(Beginning of RECORDS FOR THE TASK)
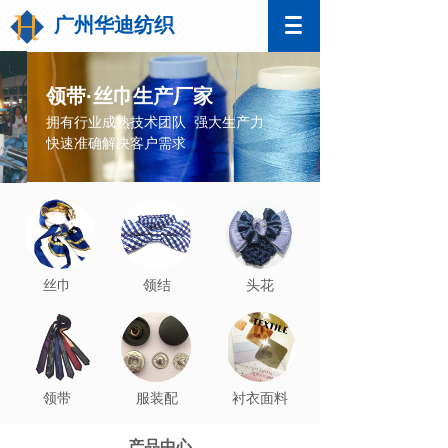
广州华迪纺织
领带·丝巾生产厂家
拥有行业成熟技术团队 强大生产力
快速准确解决客户需求
丝巾
领结
头花
领带
服装配
衬衣面料
饰
产品中心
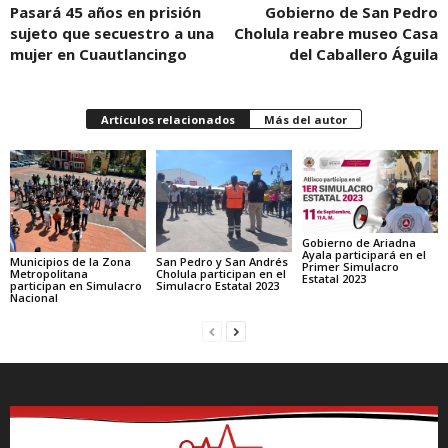
Pasará 45 años en prisión
Gobierno de San Pedro
sujeto que secuestro a una
Cholula reabre museo Casa
mujer en Cuautlancingo
del Caballero Águila
Artículos relacionados
Más del autor
Gobierno de Ariadna
Ayala participará en el
Municipios de la Zona
San Pedro y San Andrés
Primer Simulacro
Metropolitana
Cholula participan en el
Estatal 2023
participan en Simulacro
Simulacro Estatal 2023
Nacional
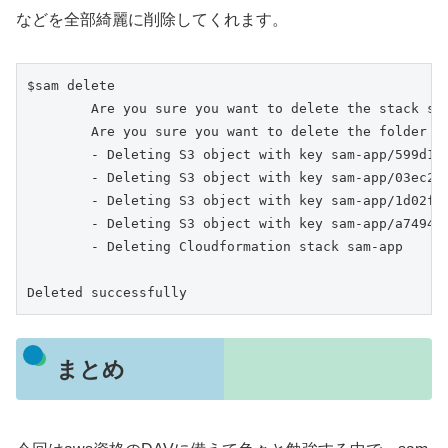
などを全部綺麗に削除してくれます。
$sam delete

        Are you sure you want to delete the stack sam
        Are you sure you want to delete the folder sa
        - Deleting S3 object with key sam-app/599d1e9
        - Deleting S3 object with key sam-app/03ec28a
        - Deleting S3 object with key sam-app/1d02fc3
        - Deleting S3 object with key sam-app/a749410
        - Deleting Cloudformation stack sam-app

Deleted successfully
まとめ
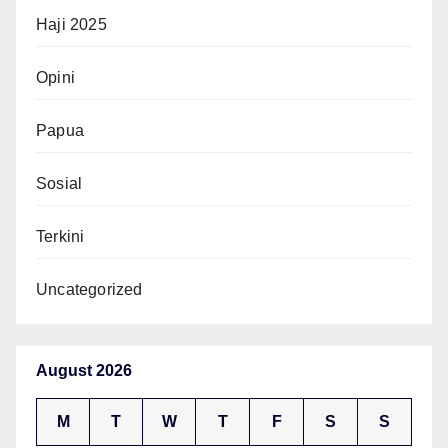
Haji 2025
Opini
Papua
Sosial
Terkini
Uncategorized
August 2026
M
T
W
T
F
S
S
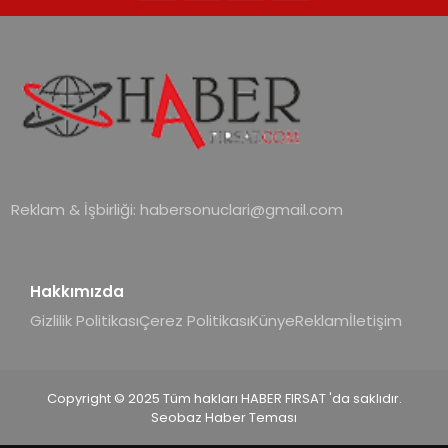
Reklam & İşbirliği:
habersonuclari@gmail.com
Hakkımızda
Gizlilik Politikası
Çerez Politikası
Künye
Reklam
İletişim
Copyright © 2025 Tüm hakları HABER FIRSAT 'da saklıdır.
Seobaz Haber Teması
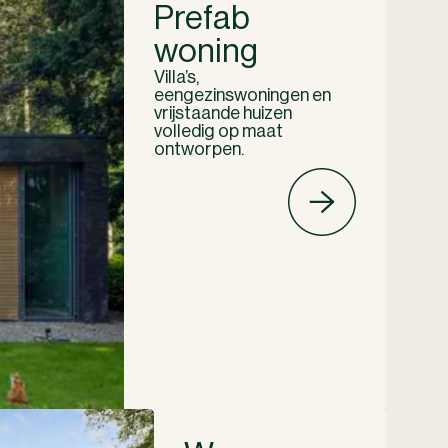
Prefab
woning
Villa’s,
eengezinswoningen en
vrijstaande huizen
volledig op maat
ontworpen.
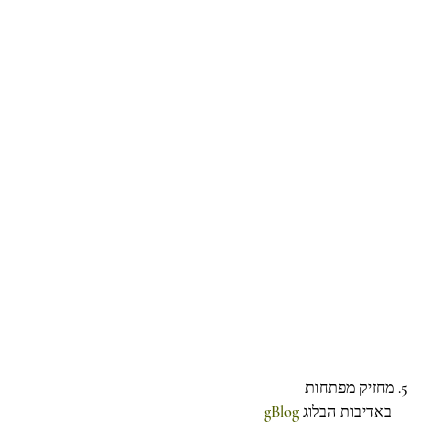
5. מחזיק מפתחות
gBlog
    באדיבות הבלוג 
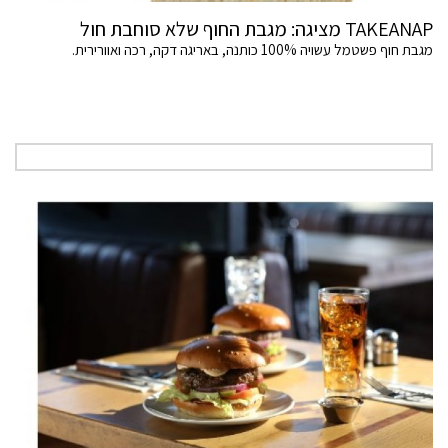
TAKEANAP מציגה: מגבת החוף שלא סוחבת חול
מגבת חוף פשטמל עשויה 100% כותנה, באריגה דקה, רכה ואוורירית.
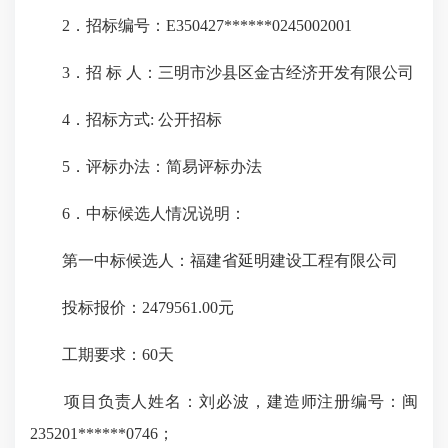
2．招标编号：E350427******0245002001
3．招 标 人：三明市沙县区金古经济开发有限公司
4．招标方式: 公开招标
5．评标办法：简易评标办法
6．中标候选人情况说明：
第一中标候选人：福建省延明建设工程有限公司
投标报价：2479561.00元
工期要求：60天
项目负责人姓名：刘必波，建造师注册编号：闽
235201******0746；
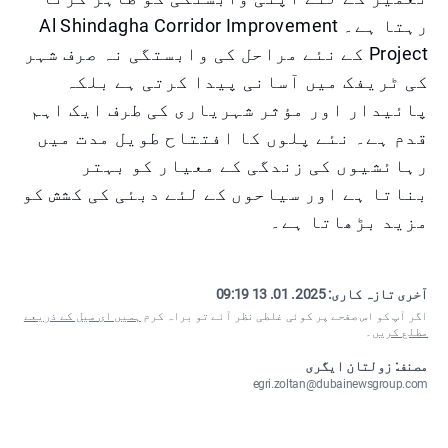
رہتا ہے۔ Al Shindagha Corridor Improvement
Project کے نئے مراحل کی وابستگی نہ صرف شہر
کی ٹریفک میں آسانی پیدا کرتی ہے بلکہ
پائیدار اور مؤثر شہریاری کی طرف ایک اہم
قدم ہے۔ نئے پلوں کا افتتاح طویل مدت میں
رہائشیوں کی زندگی کے معیار کو بہتر
بناتا ہے اور سیاحوں کے لئے دبئی کی کشش کو
مزید بڑھاتا ہے۔
آخری تازہ کاری:
2025. 01. 13 09:19
اگر آپ کو اس صفحے پر کوئی غلطی نظر آئے تو براہ کرم
ہمیں ای میل کے ذریعے
مطلع کریں
۔
مصنف: زولتان ایگری
egri.zoltan@dubainewsgroup.com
(End of RECORDS FOR THE TASK)
* INSTRUCTIONS FOR THE TASK
Give every record back exactly as it reads, with no images.

* ANSWER SPACE
广州华迪纺织
领带·丝巾生产厂家
拥有行业成熟技术团队 强大生产力
快速准确解决客户需求
丝巾
领结
头花
领带
服装配
衬衣面料
饰
产品中心
Pasará 45 años en prisión
Gobierno de San Pedro
sujeto que secuestro a una
Cholula reabre museo Casa
mujer en Cuautlancingo
del Caballero Águila
Artículos relacionados
Más del autor
Gobierno de Ariadna
Ayala participará en el
Municipios de la Zona
San Pedro y San Andrés
Primer Simulacro
Metropolitana
Cholula participan en el
Estatal 2023
participan en Simulacro
Simulacro Estatal 2023
Nacional
などを全部綺麗に削除してくれます。
$sam delete

        Are you sure you want to delete the stack sam
        Are you sure you want to delete the folder sa
        - Deleting S3 object with key sam-app/599d1e9
        - Deleting S3 object with key sam-app/03ec28a
        - Deleting S3 object with key sam-app/1d02fc3
        - Deleting S3 object with key sam-app/a749410
        - Deleting Cloudformation stack sam-app

Deleted successfully
まとめ
Haji 2025
Opini
Papua
Sosial
Terkini
Uncategorized
August 2026
M
T
W
T
F
S
S
Reklam & İşbirliği:
habersonuclari@gmail.com
Hakkımızda
Gizlilik Politikası
Çerez Politikası
Künye
Reklam
İletişim
Copyright © 2025 Tüm hakları HABER FIRSAT 'da saklıdır.
Seobaz Haber Teması
Prefab
woning
Villa’s,
eengezinswoningen en
vrijstaande huizen
volledig op maat
ontworpen.
5. מחזיק מפתחות
gBlog
    באדיבות הבלוג 
TAKEANAP מציגה: מגבת החוף שלא סוחבת חול
מגבת חוף פשטמל עשויה 100% כותנה, באריגה דקה, רכה ואוורירית.
2．招标编号：E350427******0245002001
3．招 标 人：三明市沙县区金古经济开发有限公司
4．招标方式: 公开招标
5．评标办法：简易评标办法
6．中标候选人情况说明：
第一中标候选人：福建省延明建设工程有限公司
投标报价：2479561.00元
工期要求：60天
项目负责人姓名：刘必波，建造师注册编号：闽
235201******0746；
رہتا ہے۔ Al Shindagha Corridor Improvement
Project کے نئے مراحل کی وابستگی نہ صرف شہر
کی ٹریفک میں آسانی پیدا کرتی ہے بلکہ
پائیدار اور مؤثر شہریاری کی طرف ایک اہم
قدم ہے۔ نئے پلوں کا افتتاح طویل مدت میں
رہائشیوں کی زندگی کے معیار کو بہتر
بناتا ہے اور سیاحوں کے لئے دبئی کی کشش کو
مزید بڑھاتا ہے۔
آخری تازہ کاری:
2025. 01. 13 09:19
اگر آپ کو اس صفحے پر کوئی غلطی نظر آئے تو براہ کرم
ہمیں ای میل کے ذریعے
مطلع کریں
۔
مصنف: زولتان ایگری
egri.zoltan@dubainewsgroup.com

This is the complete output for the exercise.